- _SELECTED EXTRACT_
+ + +

Thursday, June 01, 2006

Bean Salad

Hi all:
It’s another hot day in Southern California I’d thought share some more summertime recipes with you. Here’s mine bean salad . Good luck with this recipe.


Bean Salad

List A (Pick 2 from this list)
1 can 15 oz. can garbanzo beans (chickpeas), drained and rinsed
1 can 15 oz. can kidney beans, drained and rinsed
1 can 15 oz. great Northern beans, rinsed, and drained
1 can 15 oz. can black beans, rinsed, and drained
1 can 15 oz. can navy beans, rinsed and drained
1 can 15 oz. can cannelloni beans, drained, rinsed

List B
1 can 14.5 oz. green beans, drained
1 can 14.5 oz. wax beans, drained
1 10 oz. package frozen green peas

List C
¼ cup Balsamic vinaigrette
¼ cup Tarragon vinaigrette
¼ cup Red wine vinaigrette
¼ cup Italian dressing
¼ cup Greek vinaigrette

1. In a large colander add two choices from list A, and one choice from list B.

+ + +

- _TASK ITEM 1_
Return the part of the bean salad recipe that begins at the words "Thursday, June 01, 2006" and stops after "with this recipe.", copied exactly.
- _TASK ITEM 2_
Continue the bean salad recipe from its last shown sentence.
The records aren't needed for anything here.

- _SUPPLIED MATERIAL_
+ + +

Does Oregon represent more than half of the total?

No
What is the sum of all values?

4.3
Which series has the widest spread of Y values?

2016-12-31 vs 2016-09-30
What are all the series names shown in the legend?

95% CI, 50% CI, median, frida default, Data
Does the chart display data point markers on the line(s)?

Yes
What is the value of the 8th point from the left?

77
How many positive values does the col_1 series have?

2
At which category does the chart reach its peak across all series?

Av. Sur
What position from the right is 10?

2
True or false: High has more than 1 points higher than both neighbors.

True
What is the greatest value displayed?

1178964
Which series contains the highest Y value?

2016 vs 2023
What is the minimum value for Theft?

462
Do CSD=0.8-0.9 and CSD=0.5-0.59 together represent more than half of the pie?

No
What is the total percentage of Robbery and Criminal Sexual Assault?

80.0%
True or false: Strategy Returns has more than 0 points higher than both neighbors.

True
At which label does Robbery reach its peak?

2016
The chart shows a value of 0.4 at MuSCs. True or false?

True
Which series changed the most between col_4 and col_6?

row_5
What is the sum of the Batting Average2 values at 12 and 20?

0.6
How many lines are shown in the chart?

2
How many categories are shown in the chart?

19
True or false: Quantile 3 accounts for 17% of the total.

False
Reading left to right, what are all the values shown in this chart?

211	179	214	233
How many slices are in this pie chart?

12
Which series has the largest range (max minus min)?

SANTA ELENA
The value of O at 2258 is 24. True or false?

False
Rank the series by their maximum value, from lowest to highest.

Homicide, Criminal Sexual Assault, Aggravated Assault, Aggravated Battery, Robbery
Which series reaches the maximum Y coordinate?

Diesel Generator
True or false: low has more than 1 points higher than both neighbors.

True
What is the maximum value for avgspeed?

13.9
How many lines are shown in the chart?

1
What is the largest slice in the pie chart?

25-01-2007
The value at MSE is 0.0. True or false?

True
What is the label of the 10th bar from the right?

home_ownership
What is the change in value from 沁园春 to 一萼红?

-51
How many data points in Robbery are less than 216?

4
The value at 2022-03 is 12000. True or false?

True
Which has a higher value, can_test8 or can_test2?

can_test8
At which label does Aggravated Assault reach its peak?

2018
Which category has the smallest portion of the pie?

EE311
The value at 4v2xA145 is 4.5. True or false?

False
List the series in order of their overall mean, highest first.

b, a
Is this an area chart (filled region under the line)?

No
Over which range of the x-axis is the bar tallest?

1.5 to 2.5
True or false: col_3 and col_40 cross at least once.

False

+ + +

- _ANSWER 1_
Thursday, June 01, 2006

Bean Salad

Hi all:
It’s another hot day in Southern California I’d thought share some more summertime recipes with you. Here’s mine bean salad . Good luck with this recipe.

- _ANSWER 2_
2. Raise the beans under cold water thoroughly.

3. Place beans in a large bowl.

4. Chose one choice from list C and toss with beans in till thoroughly coded.

5. Refrigerate at least 4 hours at least four hour so the flavors can become one.

Warning: I have not tried all the combination. I have tried many of the combination and they all have worked.

PS ~ Next recipes will be post on Thursday.